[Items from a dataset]
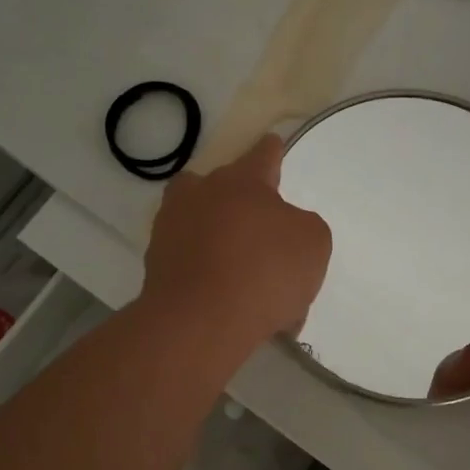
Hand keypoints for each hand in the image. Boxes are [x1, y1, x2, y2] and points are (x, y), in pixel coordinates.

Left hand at [141, 134, 332, 355]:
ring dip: (224, 242)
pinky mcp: (156, 266)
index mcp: (242, 180)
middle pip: (224, 188)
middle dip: (244, 205)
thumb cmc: (264, 271)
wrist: (199, 322)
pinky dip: (210, 278)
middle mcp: (201, 194)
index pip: (263, 153)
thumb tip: (282, 229)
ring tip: (250, 281)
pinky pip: (193, 264)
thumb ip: (303, 226)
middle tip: (266, 237)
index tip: (273, 146)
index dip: (273, 152)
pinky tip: (234, 309)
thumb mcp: (313, 243)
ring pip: (205, 227)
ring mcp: (171, 229)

§ ACTION ITEM
Your task is to repeat the data above exactly while excluding the pictures.

§ COMPLETED EXERCISE
Hand keypoints for each hand in the image. Boxes are [x1, y1, x2, y2] and points are (x, y), in pixel coordinates.

Left hand at [141, 134, 332, 355]:
ring dip: (224, 242)
pinky mcp: (156, 266)
index mcp: (242, 180)
middle pip: (224, 188)
middle dip: (244, 205)
thumb cmc: (264, 271)
wrist: (199, 322)
pinky dip: (210, 278)
middle mcp: (201, 194)
index pip: (263, 153)
thumb tip: (282, 229)
ring tip: (250, 281)
pinky pip: (193, 264)
thumb ip: (303, 226)
middle tip: (266, 237)
index tip: (273, 146)
index dip: (273, 152)
pinky tip: (234, 309)
thumb mcp: (313, 243)
ring pip: (205, 227)
ring mcp: (171, 229)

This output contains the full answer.